Roll out the disks just a bit (you don’t even need flour to prevent sticking; just leave the plastic separator sheet on the disk as you roll).
Spoon about of tablespoon of stuffing on one half. Fold it over and seal by pressing the tines of a fork along the edge (excellent kiddie job). Flip and do the same on the other side (it flattens the empanada for more even frying).
Put the empanada in the oil (which should sizzle softly or it is not hot enough). Cook about three minutes on each side, lowering heat as necessary. I like to use tongs to turn.
Place empanadas on paper towels to drain and cool. Wrap one end in paper towel and hand it to the first comer. Watch them disappear!
½ Tbs extra virgin olive oil
½ Tbs butter
1 tsp garlic, chopped
2 pinches hot red pepper flakes
1 Cup broccoli florets and stems (trimmed of hard outer skin), chopped small
A few Tbs water
¼ Cup ricotta cheese
Salt to taste
Heat oil and butter in a small skillet at medium high until loose and fragrant and foaming has subsided. Add garlic and cook for a minute. Add pepper flakes and broccoli, stir to coat, lower heat and cook for about ten minutes until tender, adding water as needed to prevent sticking and aid softening.
Lower heat to quite low and add ricotta, stirring until creamy and combined. Salt to taste and set aside until ready to stuff your empanadas.
(this is a big recipe that makes a lot. You will only need half of this or less to stuff ten empanadas, Freeze the rest for another day! Or halve the recipe)
2 lbs ground meat (beef; beef-veal-pork; turkey)
Two tablespoons extra virgin olive oil
one large yellow onion, finely chopped
one green pepper, finely chopped
Several tablespoons Sofrito
(with the Latin food in the international aisle of your supermarket OR click to make it more authentic and fresher. Use three cubes home-made)
generous sprinklings of Adobo
three cloves garlic, finely chopped (more if you like garlic)
half cup tomato paste/chopped tomato
(up to 16 ounces or more of peeled, chopped tomatoes if you’re going directly to a sauce)
2 oz Alcaparrado, including some of the brine (manzanilla olives, pimientos & capers;
Latin section of the supermarket)
salt, freshly ground black pepper; cayenne pepper to taste
In a large saucepan, brown the meat thoroughly at medium temperature and drain (or not).
Add olive oil, onion, green pepper, sofrito and adobo.
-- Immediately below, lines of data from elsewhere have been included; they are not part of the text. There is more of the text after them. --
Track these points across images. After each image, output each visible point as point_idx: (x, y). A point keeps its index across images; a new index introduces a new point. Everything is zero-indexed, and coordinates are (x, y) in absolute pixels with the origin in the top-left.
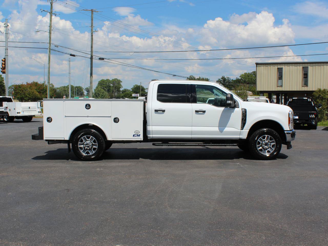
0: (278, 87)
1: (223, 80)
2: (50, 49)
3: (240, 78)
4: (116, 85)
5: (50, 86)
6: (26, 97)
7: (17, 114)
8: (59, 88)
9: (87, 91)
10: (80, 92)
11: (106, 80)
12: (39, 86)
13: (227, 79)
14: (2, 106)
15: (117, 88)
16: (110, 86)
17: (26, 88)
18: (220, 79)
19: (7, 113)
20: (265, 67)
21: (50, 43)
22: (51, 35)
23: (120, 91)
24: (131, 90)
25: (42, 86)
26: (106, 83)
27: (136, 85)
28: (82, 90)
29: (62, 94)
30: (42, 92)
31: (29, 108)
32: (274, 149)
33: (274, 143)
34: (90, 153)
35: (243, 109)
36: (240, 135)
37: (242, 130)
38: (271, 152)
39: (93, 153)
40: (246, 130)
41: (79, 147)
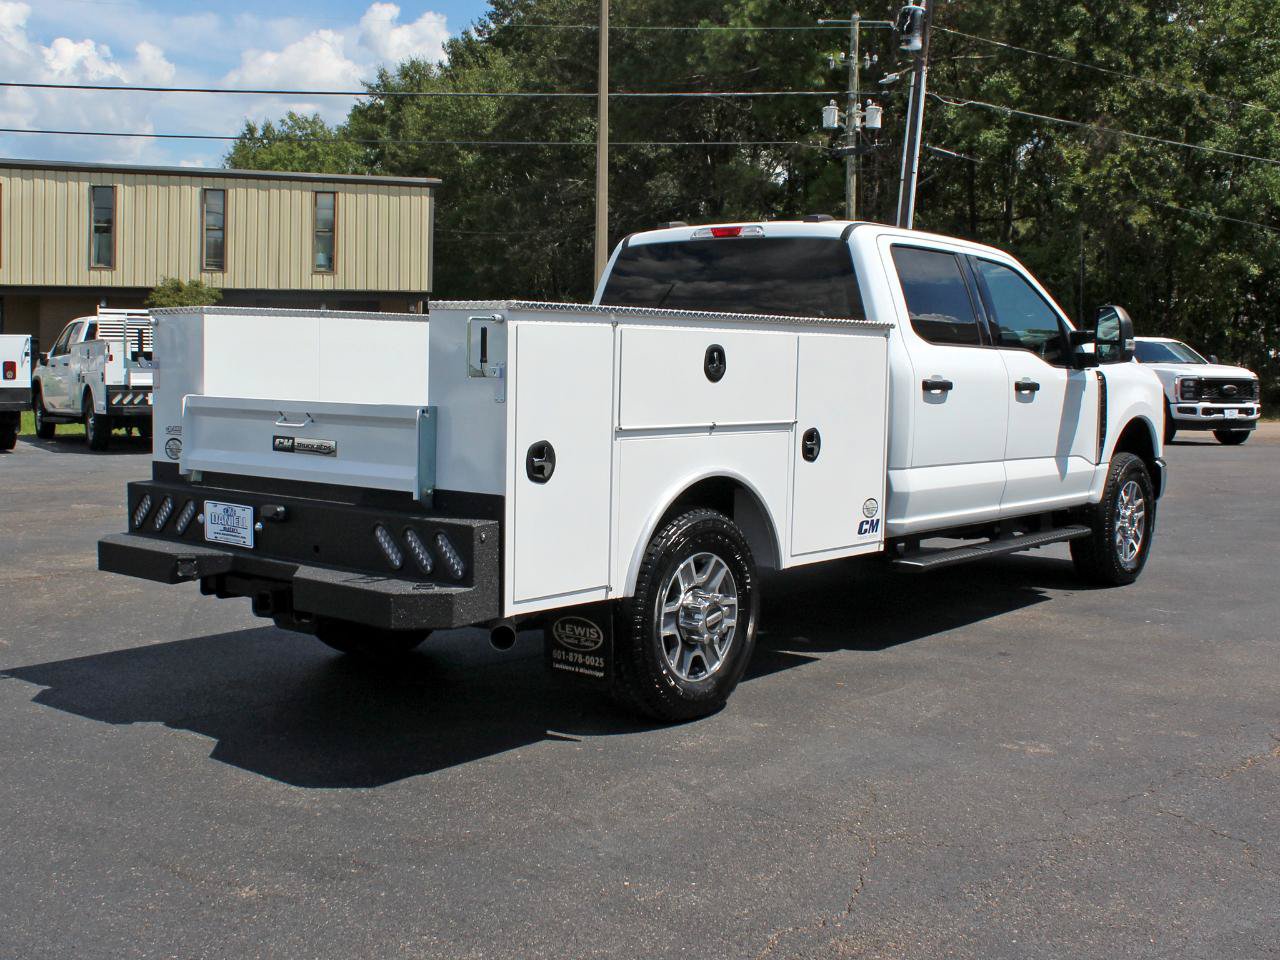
32: (1141, 536)
33: (1142, 513)
34: (708, 667)
35: (1099, 373)
36: (1091, 486)
37: (1097, 464)
38: (1137, 547)
39: (718, 659)
40: (1104, 467)
41: (665, 638)
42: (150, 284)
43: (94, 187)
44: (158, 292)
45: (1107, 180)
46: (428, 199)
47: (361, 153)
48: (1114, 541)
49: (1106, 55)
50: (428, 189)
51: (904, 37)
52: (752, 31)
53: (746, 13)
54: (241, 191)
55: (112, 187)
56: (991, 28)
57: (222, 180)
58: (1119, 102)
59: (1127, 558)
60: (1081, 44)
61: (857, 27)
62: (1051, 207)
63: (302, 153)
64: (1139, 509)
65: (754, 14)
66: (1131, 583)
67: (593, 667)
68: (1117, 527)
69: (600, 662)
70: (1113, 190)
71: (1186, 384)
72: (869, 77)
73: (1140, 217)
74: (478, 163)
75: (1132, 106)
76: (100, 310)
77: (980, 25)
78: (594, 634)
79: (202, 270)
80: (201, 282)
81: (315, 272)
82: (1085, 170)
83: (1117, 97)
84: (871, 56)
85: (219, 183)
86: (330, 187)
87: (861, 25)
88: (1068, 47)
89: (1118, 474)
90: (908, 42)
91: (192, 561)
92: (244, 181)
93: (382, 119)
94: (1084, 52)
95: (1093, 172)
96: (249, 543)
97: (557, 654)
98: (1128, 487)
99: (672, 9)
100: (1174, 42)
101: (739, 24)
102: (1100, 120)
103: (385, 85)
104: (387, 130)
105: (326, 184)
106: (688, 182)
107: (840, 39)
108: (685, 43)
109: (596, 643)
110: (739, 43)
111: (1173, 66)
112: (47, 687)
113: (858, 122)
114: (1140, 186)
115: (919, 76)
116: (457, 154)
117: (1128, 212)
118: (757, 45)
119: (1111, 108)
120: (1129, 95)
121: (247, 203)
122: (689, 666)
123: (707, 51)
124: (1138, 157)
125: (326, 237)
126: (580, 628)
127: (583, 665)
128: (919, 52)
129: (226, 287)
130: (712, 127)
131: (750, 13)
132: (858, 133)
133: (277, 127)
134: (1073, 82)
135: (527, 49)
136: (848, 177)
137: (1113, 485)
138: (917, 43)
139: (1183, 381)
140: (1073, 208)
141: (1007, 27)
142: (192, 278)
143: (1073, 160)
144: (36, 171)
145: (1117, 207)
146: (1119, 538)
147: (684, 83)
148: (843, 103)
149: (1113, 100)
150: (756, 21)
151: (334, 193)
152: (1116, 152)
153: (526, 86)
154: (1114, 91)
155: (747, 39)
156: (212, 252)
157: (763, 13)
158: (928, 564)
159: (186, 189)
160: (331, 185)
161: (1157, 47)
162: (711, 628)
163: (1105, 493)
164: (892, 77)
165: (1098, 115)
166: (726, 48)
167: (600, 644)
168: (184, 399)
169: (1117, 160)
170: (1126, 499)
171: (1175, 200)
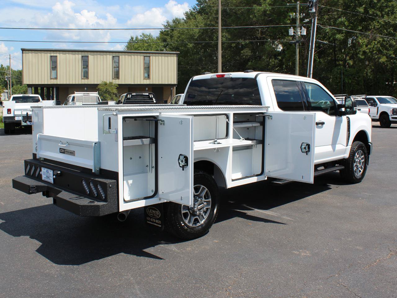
0: (51, 79)
20: (34, 54)
32: (363, 167)
33: (363, 160)
34: (200, 221)
35: (347, 117)
36: (345, 153)
37: (347, 146)
38: (362, 171)
39: (204, 219)
40: (349, 147)
41: (183, 213)
42: (98, 83)
43: (83, 56)
44: (100, 85)
45: (373, 49)
46: (176, 58)
47: (163, 44)
48: (353, 170)
49: (373, 12)
50: (176, 55)
51: (310, 8)
52: (269, 8)
53: (267, 2)
54: (123, 56)
55: (88, 56)
56: (339, 5)
57: (118, 53)
58: (377, 26)
59: (358, 175)
60: (365, 9)
61: (299, 6)
62: (357, 56)
63: (146, 45)
64: (362, 159)
65: (269, 3)
66: (360, 182)
67: (158, 223)
68: (354, 165)
69: (160, 222)
70: (375, 52)
71: (394, 110)
72: (302, 20)
73: (383, 59)
74: (193, 46)
75: (381, 27)
76: (75, 93)
77: (336, 4)
78: (158, 213)
79: (113, 79)
80: (112, 82)
81: (144, 79)
82: (367, 46)
83: (376, 24)
84: (303, 14)
85: (117, 54)
86: (148, 55)
87: (300, 5)
88: (361, 10)
89: (355, 149)
90: (311, 10)
91: (35, 187)
92: (124, 54)
93: (168, 35)
94: (366, 11)
95: (369, 46)
96: (52, 181)
97: (148, 218)
98: (358, 152)
99: (246, 2)
100: (394, 7)
101: (265, 6)
102: (371, 31)
103: (168, 25)
104: (169, 38)
105: (147, 54)
106: (253, 51)
107: (294, 10)
108: (249, 12)
109: (159, 216)
110: (265, 11)
111: (393, 14)
112: (4, 221)
113: (299, 33)
114: (383, 50)
115: (315, 20)
116: (187, 44)
117: (379, 58)
118: (270, 11)
119: (374, 27)
120: (380, 23)
121: (125, 60)
122: (193, 221)
123: (256, 14)
124: (382, 42)
125: (147, 69)
126: (154, 211)
127: (155, 223)
128: (314, 13)
129: (119, 83)
130: (259, 35)
131: (268, 3)
132: (299, 36)
133: (139, 38)
134: (363, 20)
135: (207, 14)
136: (296, 49)
137: (353, 152)
138: (314, 10)
139: (393, 109)
140: (363, 57)
141: (344, 4)
142: (110, 81)
143: (363, 43)
144: (66, 52)
145: (376, 57)
146: (355, 169)
147: (250, 23)
148: (295, 28)
149: (375, 25)
150: (270, 5)
151: (149, 56)
152: (376, 41)
153: (206, 25)
154: (375, 22)
155: (267, 10)
156: (115, 73)
157: (272, 2)
158: (283, 183)
159: (108, 56)
160: (149, 54)
161: (389, 9)
162: (200, 210)
163: (350, 154)
164: (307, 20)
165: (371, 29)
166: (261, 13)
167: (160, 216)
168: (38, 135)
169: (376, 43)
170: (358, 156)
171: (393, 54)
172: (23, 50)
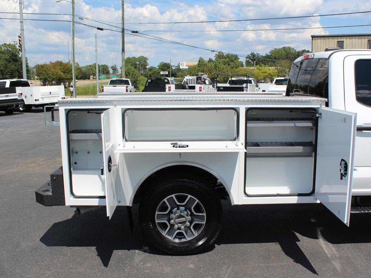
1: (252, 56)
2: (73, 22)
3: (270, 54)
4: (143, 62)
5: (76, 65)
6: (50, 77)
7: (35, 102)
8: (85, 67)
9: (113, 70)
10: (106, 70)
11: (132, 58)
12: (63, 65)
13: (256, 55)
14: (15, 92)
15: (143, 65)
16: (136, 64)
17: (49, 67)
18: (249, 55)
19: (23, 100)
20: (322, 40)
21: (73, 15)
22: (74, 5)
23: (146, 69)
24: (158, 68)
25: (67, 65)
26: (132, 61)
27: (162, 62)
28: (108, 69)
29: (87, 73)
30: (67, 71)
31: (50, 93)
34: (187, 237)
39: (194, 235)
122: (175, 234)
172: (313, 37)
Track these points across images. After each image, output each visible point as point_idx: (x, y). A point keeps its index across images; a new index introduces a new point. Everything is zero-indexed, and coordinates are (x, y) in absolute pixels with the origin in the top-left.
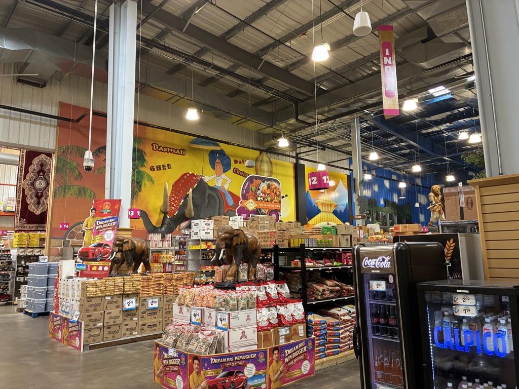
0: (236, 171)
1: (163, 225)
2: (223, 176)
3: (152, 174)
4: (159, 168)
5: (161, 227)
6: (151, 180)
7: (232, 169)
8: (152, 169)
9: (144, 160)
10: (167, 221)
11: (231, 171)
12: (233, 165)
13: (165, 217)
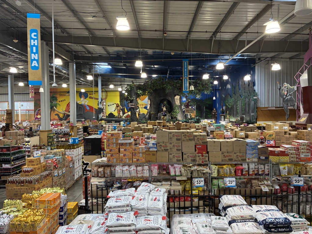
0: (90, 98)
1: (64, 117)
2: (85, 100)
3: (59, 103)
4: (61, 101)
5: (63, 118)
6: (59, 105)
7: (88, 97)
8: (59, 102)
9: (57, 99)
10: (65, 116)
11: (88, 98)
12: (89, 96)
13: (64, 115)
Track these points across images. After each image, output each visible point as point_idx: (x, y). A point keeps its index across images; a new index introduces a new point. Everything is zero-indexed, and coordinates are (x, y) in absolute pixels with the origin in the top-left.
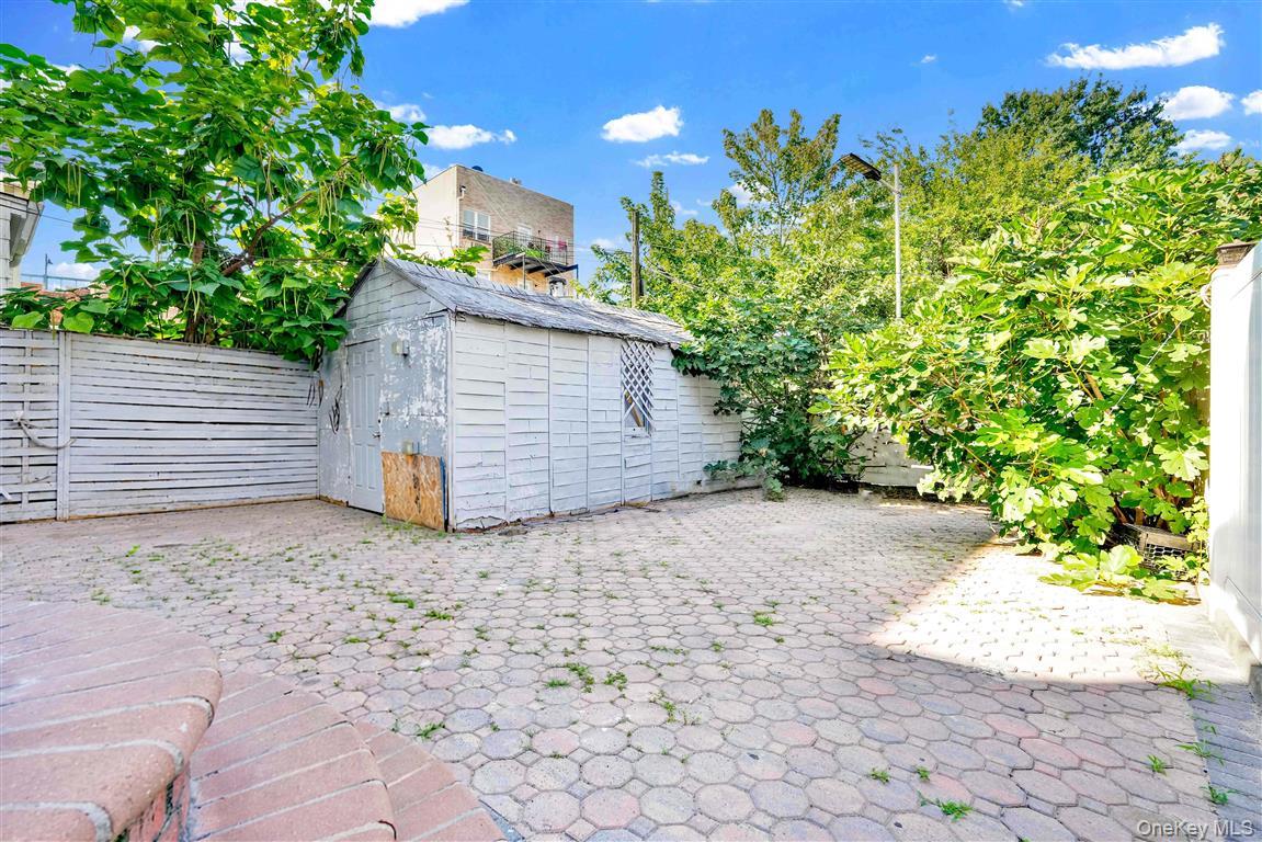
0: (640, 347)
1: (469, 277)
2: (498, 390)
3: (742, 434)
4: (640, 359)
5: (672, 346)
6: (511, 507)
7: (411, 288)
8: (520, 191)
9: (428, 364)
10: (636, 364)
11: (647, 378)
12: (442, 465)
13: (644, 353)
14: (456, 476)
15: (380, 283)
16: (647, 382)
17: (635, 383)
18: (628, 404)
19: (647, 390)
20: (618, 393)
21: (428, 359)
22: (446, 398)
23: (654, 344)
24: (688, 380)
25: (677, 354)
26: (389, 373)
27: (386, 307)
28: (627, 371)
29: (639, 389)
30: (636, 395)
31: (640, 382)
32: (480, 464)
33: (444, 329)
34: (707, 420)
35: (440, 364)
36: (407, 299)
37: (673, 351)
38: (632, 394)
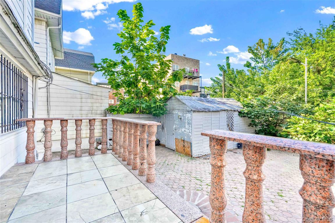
0: (231, 112)
1: (190, 97)
2: (201, 126)
3: (256, 130)
4: (231, 115)
5: (238, 111)
6: (204, 152)
7: (182, 103)
8: (186, 58)
9: (187, 122)
10: (230, 116)
11: (232, 119)
12: (191, 144)
13: (232, 113)
14: (193, 146)
15: (173, 101)
16: (232, 120)
17: (230, 121)
18: (228, 126)
19: (233, 122)
20: (226, 123)
21: (187, 120)
22: (191, 129)
23: (234, 111)
24: (242, 118)
25: (239, 112)
26: (176, 121)
27: (175, 106)
28: (228, 118)
29: (231, 122)
30: (230, 124)
31: (231, 120)
32: (198, 143)
33: (191, 114)
34: (247, 128)
35: (190, 122)
36: (180, 106)
37: (238, 112)
38: (229, 124)
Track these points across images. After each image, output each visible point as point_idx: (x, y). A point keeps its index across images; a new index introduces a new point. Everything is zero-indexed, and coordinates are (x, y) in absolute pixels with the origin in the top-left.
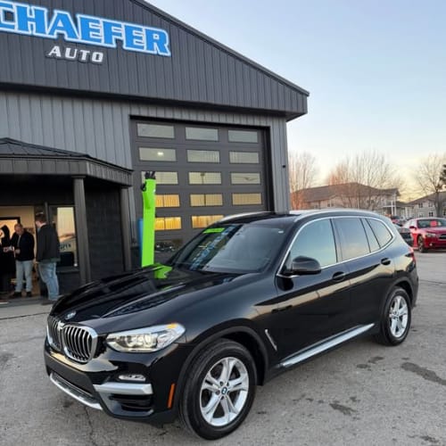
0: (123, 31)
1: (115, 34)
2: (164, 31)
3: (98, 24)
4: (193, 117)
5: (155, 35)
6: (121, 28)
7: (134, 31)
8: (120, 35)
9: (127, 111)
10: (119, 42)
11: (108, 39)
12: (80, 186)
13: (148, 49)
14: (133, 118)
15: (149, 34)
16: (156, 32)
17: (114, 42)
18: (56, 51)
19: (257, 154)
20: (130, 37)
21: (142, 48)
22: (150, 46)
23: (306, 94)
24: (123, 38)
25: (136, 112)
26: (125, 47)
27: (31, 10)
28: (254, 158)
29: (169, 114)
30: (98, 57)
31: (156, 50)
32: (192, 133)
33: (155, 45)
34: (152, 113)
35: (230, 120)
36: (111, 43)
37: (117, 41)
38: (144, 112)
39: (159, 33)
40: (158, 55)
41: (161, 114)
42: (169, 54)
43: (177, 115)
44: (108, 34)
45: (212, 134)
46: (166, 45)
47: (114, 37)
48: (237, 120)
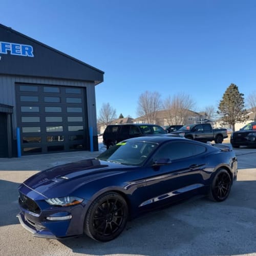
0: (11, 47)
1: (7, 48)
2: (31, 46)
4: (46, 82)
5: (26, 48)
6: (10, 46)
7: (16, 47)
8: (9, 48)
9: (14, 80)
10: (9, 52)
13: (23, 54)
14: (16, 83)
15: (23, 48)
16: (27, 47)
17: (6, 51)
19: (81, 99)
20: (14, 49)
21: (20, 54)
22: (24, 53)
23: (103, 73)
24: (11, 50)
25: (18, 80)
26: (11, 53)
28: (79, 101)
29: (34, 81)
31: (27, 54)
32: (46, 89)
33: (26, 52)
34: (26, 81)
35: (65, 83)
36: (5, 52)
37: (8, 51)
38: (22, 80)
40: (27, 56)
41: (30, 81)
42: (33, 56)
43: (39, 82)
44: (4, 47)
45: (57, 90)
46: (32, 52)
47: (6, 49)
48: (69, 84)
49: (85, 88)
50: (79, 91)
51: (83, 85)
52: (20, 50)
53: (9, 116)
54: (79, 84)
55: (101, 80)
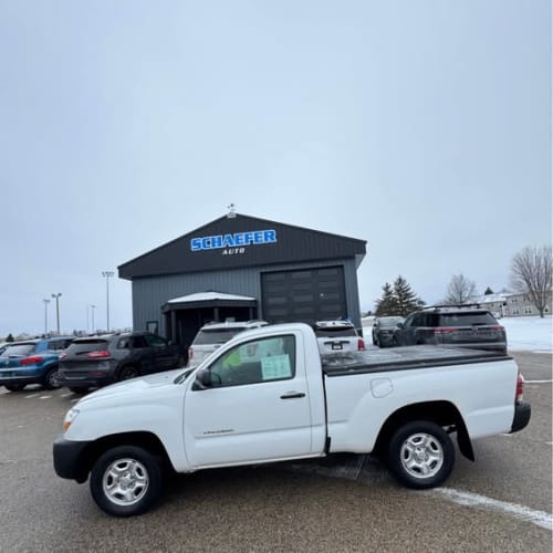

Sautee until onion is translucent.
Add garlic; saute until garlic is soft.
Stir in tomato paste/chopped tomato.
Stir in alcaparrado with brine.
Add some water to come halfway up the ground beef mixture, bring to simmer, lower heat, cover and simmer for 30 minutes or more. Add more tomatoes/water depending on consistency desired. For empanadas you want it fairly dry and crumbly.
Check for taste; add more seasonings, particularly Adobo, if desired. This is meant to be VERY full-flavoured. You can add hard-boiled egg chunks to the finished picadillo if you like.